The neuropsychiatric burden of the COVID-19 pandemic is likely to be significant, warns a paper published online in the journal Brain, Behavior, and Immunity.
“Past pandemics have demonstrated that diverse types of neuropsychiatric symptoms, such as encephalopathy, mood changes, psychosis, neuromuscular dysfunction or demyelinating processes, may accompany acute viral infection, or may follow infection by weeks, months, or longer in recovered patients,” wrote senior author Suzi Hong, PhD, and coauthors Emily Troyer, MD, and Jordan Kohn, PhD, from the University of California San Diego School of Medicine.
Consequently, the researchers call for longitudinal monitoring of COVID-19 patients throughout their lifetime to understand the direct impact of the SARS-CoV-2 virus, which causes COVID-19, on the brain and behavior.

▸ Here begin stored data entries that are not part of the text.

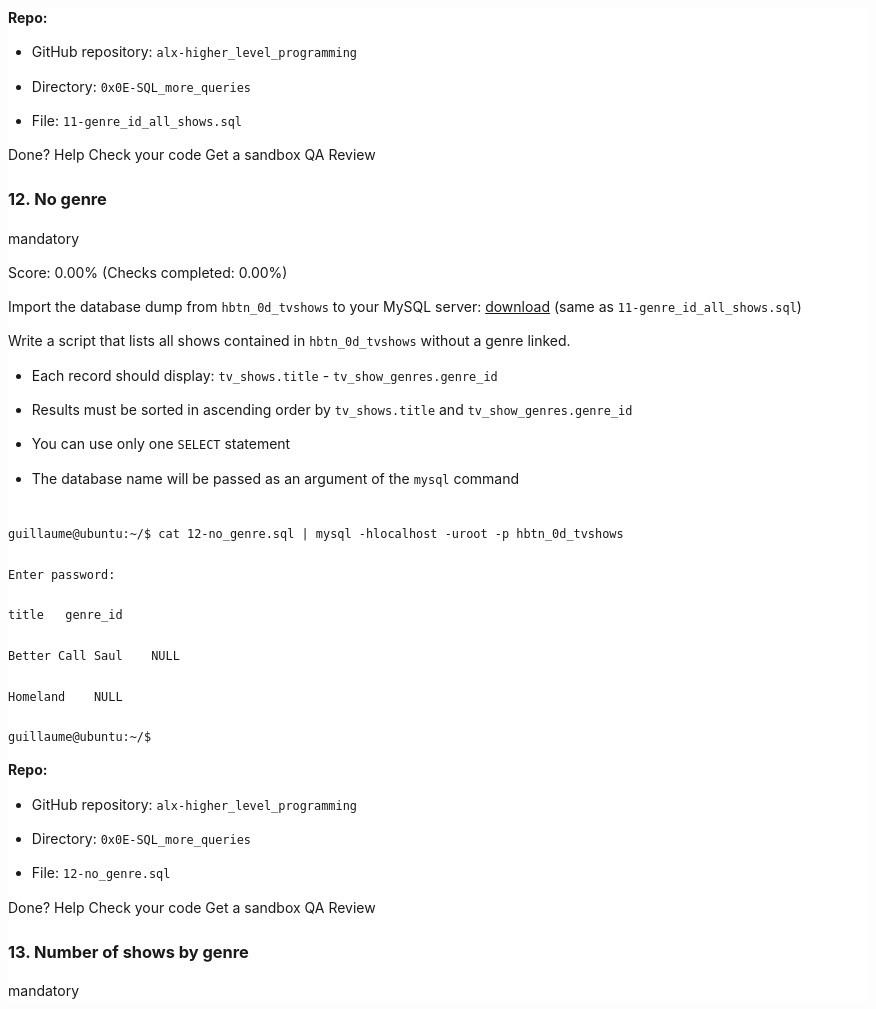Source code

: **Repo:**

-   GitHub repository: `alx-higher_level_programming`

-   Directory: `0x0E-SQL_more_queries`

-   File: `11-genre_id_all_shows.sql`

 Done? Help Check your code Get a sandbox QA Review

### 12\. No genre

mandatory

Score: 0.00% (Checks completed: 0.00%)

Import the database dump from `hbtn_0d_tvshows` to your MySQL server: [download](https://s3.amazonaws.com/intranet-projects-files/holbertonschool-higher-level_programming+/274/hbtn_0d_tvshows.sql "download") (same as `11-genre_id_all_shows.sql`)

Write a script that lists all shows contained in `hbtn_0d_tvshows` without a genre linked.

-   Each record should display: `tv_shows.title` - `tv_show_genres.genre_id`

-   Results must be sorted in ascending order by `tv_shows.title` and `tv_show_genres.genre_id`

-   You can use only one `SELECT` statement

-   The database name will be passed as an argument of the `mysql` command

```

guillaume@ubuntu:~/$ cat 12-no_genre.sql | mysql -hlocalhost -uroot -p hbtn_0d_tvshows

Enter password:

title   genre_id

Better Call Saul    NULL

Homeland    NULL

guillaume@ubuntu:~/$

```

**Repo:**

-   GitHub repository: `alx-higher_level_programming`

-   Directory: `0x0E-SQL_more_queries`

-   File: `12-no_genre.sql`

 Done? Help Check your code Get a sandbox QA Review

### 13\. Number of shows by genre

mandatory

Following influenza pandemics in the 18th and 19th centuries, reports of neuropsychiatric symptoms such as insomnia, anxiety, depression, mania, suicidality, and delirium increased, researchers noted. Meanwhile, more recent viral outbreaks, including SARS-CoV-1 in 2003, H1N1 in 2009, and MERS-CoV in 2012, coincided with increased reports of narcolepsy, seizures, encephalitis, Guillain-Barre syndrome, and other neuromuscular and demyelinating conditions.
“Reports are already surfacing of acute central nervous system-associated symptoms in individuals affected by COVID-19,” said Dr. Hong, such as increased incidence of stroke in severely infected patients in Wuhan, China. Delirium and diminished smell and taste, too, have been reported.
Although currently unknown, the neuropsychiatric consequences of COVID-19 will likely be substantial and last years, according to the article. Researchers urged long-term monitoring of people exposed to SARS-CoV-2, including individuals exposed in utero, to better understand and mitigate the effects of the virus.
“We will need to do this at different points in their lives, for years to come, to fully appreciate this pandemic’s effects on neuropsychiatric outcomes for differing age groups,” said Dr. Hong, “and how to better prepare for pandemics to come.”
Troyer EA, Kohn JN, Hong S. Are we facing a crashing wave of neuropsychiatric sequelae of COVID-19? Neuropsychiatric symptoms and potential immunologic mechanisms. Brain, Behavior, and Immunity. 2020 April 13;[Epub ahead of print].